Saturday, January 30, 2016

ORGANS

The words “lost” and “empty” could conclude what I felt the night you left. However precisely, I couldn’t sleep. For two weeks, my eyes was closed at night but my heart felt like it was too heavy to pump itself. Like when your knees dislocate but you still have to continue running. That was how painful it was for my heart to beat normally. Every single breath I took felt so poisonous. As if the air particles was larger than usual, it suffocates me slowly. My skin would refuse to accept the cold shower I crave everyday as if my whole body is covered with a thick layer of oil. Water keeps flowing but it makes no difference. My brain wouldn’t relax itself, it keeps reminding me of the things we did together like an old tape player replaying and rewinding certain scenes. My brain was blaming me. It blamed my lips for not kissing you right, my hands for not holding yours tight, when really, you can’t imagine the amount of love I have been trying to hide. I can’t really do anything when you left babe.
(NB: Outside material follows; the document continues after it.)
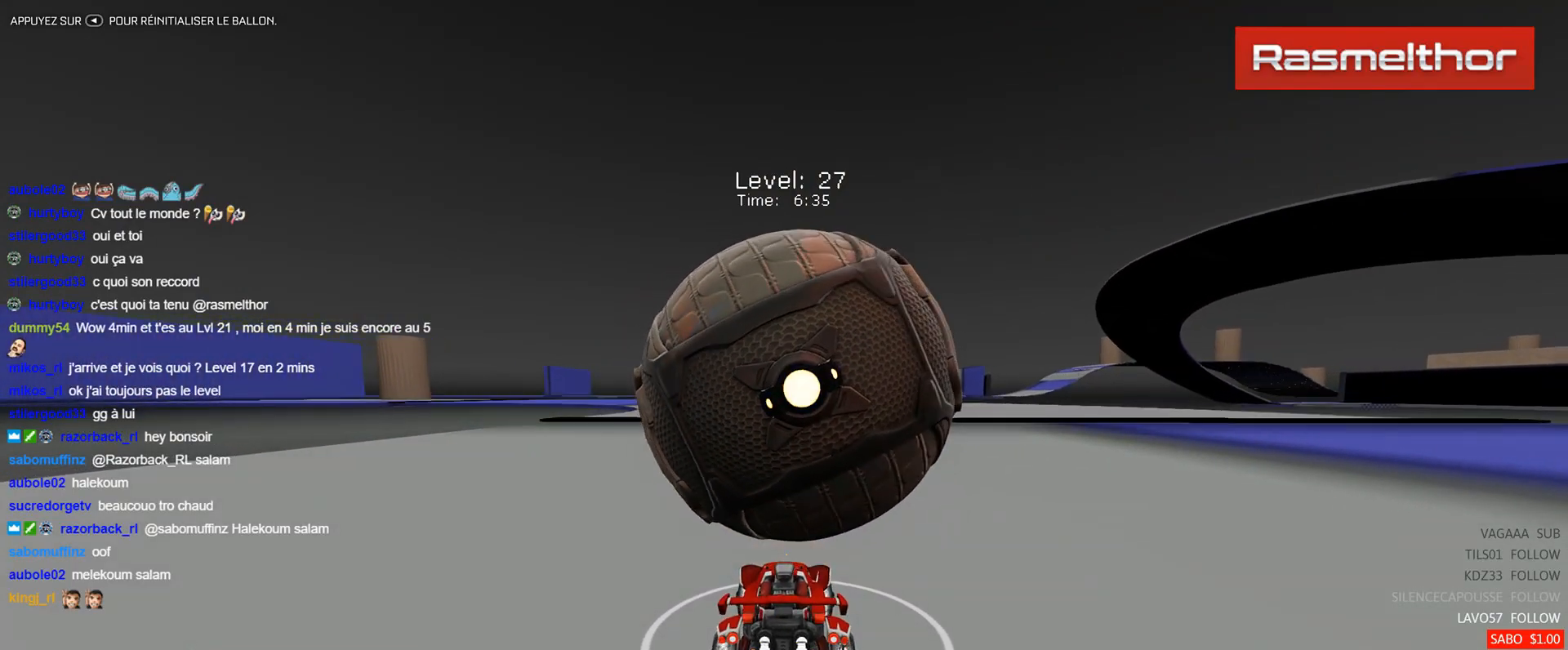
{"buttons": ["R2"], "left_stick": "center", "events": [[17, "R2", "down"], [67, "B", "down"], [67, "left_stick", "center"], [150, "B", "up"], [317, "left_stick", "left"], [417, "B", "down"], [434, "left_stick", "center"], [484, "B", "up"]]}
Even my organs seemed like it hated me so much that I had to throw up my breakfast, lunch and dinner for quite some time. I don’t even deserve to have a sip of water for losing you. Worst, even when you came back to say hi, it couldn’t remove the hatred my insides have upon me. It would just make the muscles work a smile on my face.

Thank you, very much for leaving. Now I can never feel myself the same again.